Muffiny mnie zachwycają.
Za każdym razem.
Lubię patrzeć jak rosną w górę.
1 szkl. mleka
1/2 szkl. oleju
kilka kropel aromatu waniliowego (pominęłam)
1 jajko
2 szkl. mąki tortowej
1/3 szkl. cukru
2 łyżeczki proszku do pieczenia
szczypta soli
1 szkl. i 2 łyżki aronii
Wymieszać mleko, olej, aromat i jajko.
Do mieszanki wrzucić mąkę, cukier, proszek do pieczenia, sól i mieszać aż wszystko się połączy.
Do ciasta wsypać aronię i zamieszać delikatnie.
Wypełnić papilotki do 2/3 wysokości.
Piekarnik nagrzać do 200 st.C i piec 20min.
Wyszło mi 11 muffinek.
I u mnie muffiny – ale nie tak cudownie lekkie i letnie…;)
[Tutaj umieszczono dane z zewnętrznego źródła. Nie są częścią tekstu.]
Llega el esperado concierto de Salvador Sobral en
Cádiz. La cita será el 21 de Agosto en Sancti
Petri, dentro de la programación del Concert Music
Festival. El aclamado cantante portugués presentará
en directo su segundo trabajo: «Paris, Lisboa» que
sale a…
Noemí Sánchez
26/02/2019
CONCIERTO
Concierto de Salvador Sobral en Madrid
Wyglądają bardzo kusząco. Często je teraz robię, nie ma nic lepszego niż babeczki z sezonowymi owocami.
Dusiu!
też zawsze obserwuję, jak ciasto czy babeczki pną się ku górze po ściankach formy.
a kiedy wyjmuję je z pieca, jaka radośc panuje w około.
och, piękne muffinki dziś
serwujesz ;]
Piękne, a z tym serduchem, w sam raz dla kogoś bliskiego -)
Cudowne muffiny. Uwielbiam takie 🙂
wspaniałe te serduszka na wykałaczce… maksymalnie romantyczne 🙂
mm.. muffiny są pyszne 🙂 ostatnio robiłam z jagodami, teraz jadę z wizytą do cioci więc może upichcę jej twoje z borówkami 😀
mniam!
Ojejej, jakie słodziaki 🙂
Moje ulubione borowki i do tego w muffinkach, mniam!
też lubię muffinki, ale za to, że roi się je niezwykle szybko! i do tego są takie pyszne 😀
ja tam też się gapię na rosnące muffiny.
one są niezastąpione!
Muffinów nie da się nie lubić, są po prostu urocze 🙂
Świetnie je udekorowałaś :))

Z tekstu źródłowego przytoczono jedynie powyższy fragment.